ERROR #85923 GRAPHQL

There was an error in your GraphQL query:

Cannot query field "title" on type "Metadata".

If you don't expect "title" to exist on the type "Metadata" it is most likely a typo. However, if you expect "title" to exist there are a couple of solutions to common problems:

  • If you added a new data source and/or changed something inside gatsby-node.js/gatsby-config.js, please try a restart of your development server
  • The field might be accessible in another subfield, please try your query in GraphiQL and use the GraphiQL explorer to see which fields you can query and what shape they have
  • You want to optionally use your field "title" and right now it is not used anywhere. Therefore Gatsby can't infer the type and add it to the GraphQL schema. A quick fix is to add a least one entry with that field ("dummy content")

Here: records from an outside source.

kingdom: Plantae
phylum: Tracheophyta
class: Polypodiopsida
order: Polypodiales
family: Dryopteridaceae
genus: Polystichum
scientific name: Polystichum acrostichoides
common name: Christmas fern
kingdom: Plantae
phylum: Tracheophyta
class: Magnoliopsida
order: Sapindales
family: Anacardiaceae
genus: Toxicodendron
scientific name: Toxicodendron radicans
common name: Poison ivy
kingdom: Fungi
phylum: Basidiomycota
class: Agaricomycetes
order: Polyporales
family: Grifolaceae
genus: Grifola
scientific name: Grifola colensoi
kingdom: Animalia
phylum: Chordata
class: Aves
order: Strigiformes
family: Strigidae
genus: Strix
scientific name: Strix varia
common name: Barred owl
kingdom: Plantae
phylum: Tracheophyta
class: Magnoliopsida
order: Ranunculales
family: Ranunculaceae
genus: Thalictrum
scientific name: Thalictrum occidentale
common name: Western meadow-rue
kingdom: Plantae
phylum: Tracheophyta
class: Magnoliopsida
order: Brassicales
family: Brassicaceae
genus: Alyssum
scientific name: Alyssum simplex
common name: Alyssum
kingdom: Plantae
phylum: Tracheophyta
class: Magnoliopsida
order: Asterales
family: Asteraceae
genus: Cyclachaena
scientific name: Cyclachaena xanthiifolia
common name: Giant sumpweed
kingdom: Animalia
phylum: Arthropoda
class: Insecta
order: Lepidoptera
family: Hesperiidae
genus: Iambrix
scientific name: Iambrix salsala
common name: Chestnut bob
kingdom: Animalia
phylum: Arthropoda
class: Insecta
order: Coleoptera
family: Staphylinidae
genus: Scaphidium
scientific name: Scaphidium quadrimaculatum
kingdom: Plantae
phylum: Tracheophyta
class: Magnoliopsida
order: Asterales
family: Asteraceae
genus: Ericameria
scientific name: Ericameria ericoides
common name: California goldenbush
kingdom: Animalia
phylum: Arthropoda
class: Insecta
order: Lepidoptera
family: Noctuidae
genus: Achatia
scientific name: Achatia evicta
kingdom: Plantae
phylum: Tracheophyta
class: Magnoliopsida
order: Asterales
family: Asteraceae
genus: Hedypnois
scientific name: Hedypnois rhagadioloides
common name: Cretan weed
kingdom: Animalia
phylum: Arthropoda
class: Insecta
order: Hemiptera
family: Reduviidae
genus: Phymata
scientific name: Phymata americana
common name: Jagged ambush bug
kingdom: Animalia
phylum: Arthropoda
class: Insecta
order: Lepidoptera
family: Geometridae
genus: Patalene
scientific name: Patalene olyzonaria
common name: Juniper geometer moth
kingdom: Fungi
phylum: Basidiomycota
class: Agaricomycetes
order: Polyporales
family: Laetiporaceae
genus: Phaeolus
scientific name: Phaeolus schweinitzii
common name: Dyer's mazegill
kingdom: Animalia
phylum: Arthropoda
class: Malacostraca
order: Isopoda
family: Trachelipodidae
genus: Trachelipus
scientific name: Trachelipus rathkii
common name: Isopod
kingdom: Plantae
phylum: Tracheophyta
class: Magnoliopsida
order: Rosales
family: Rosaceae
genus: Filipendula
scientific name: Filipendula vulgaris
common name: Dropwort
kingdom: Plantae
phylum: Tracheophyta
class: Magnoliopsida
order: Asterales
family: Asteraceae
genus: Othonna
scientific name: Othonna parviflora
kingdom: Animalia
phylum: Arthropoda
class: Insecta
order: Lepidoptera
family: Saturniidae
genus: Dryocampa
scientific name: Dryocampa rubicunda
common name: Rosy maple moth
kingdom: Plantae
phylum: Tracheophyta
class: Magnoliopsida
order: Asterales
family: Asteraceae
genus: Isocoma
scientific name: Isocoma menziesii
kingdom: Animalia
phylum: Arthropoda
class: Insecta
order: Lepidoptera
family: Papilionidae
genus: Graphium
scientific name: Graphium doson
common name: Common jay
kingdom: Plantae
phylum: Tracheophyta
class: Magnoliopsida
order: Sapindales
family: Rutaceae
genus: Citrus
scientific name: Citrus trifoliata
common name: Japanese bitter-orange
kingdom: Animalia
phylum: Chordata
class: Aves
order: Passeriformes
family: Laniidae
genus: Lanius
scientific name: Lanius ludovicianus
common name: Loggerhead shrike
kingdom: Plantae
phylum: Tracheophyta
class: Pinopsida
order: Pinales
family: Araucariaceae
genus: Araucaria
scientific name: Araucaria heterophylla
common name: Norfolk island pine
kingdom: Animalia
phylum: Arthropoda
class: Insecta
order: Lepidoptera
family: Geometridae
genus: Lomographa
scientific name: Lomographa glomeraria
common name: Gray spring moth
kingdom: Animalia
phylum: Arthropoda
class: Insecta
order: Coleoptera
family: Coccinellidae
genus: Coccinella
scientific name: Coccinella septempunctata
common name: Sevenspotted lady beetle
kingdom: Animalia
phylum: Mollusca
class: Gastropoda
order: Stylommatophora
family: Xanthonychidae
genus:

It is recommended to explicitly type your GraphQL schema if you want to use optional fields. This way you don't have to add the mentioned "dummy content". Visit our docs to learn how you can define the schema for "Metadata": https://www.gatsbyjs.org/docs/schema-customization/#creating-type-definitions

File: gatsby-node.js:53:24

Has there been an update to how you add custom fields to the Metadata object? It's been a while since I touched this stuff, but it built just fine on version 2.0.0 of the gatsby-transformer-orga package.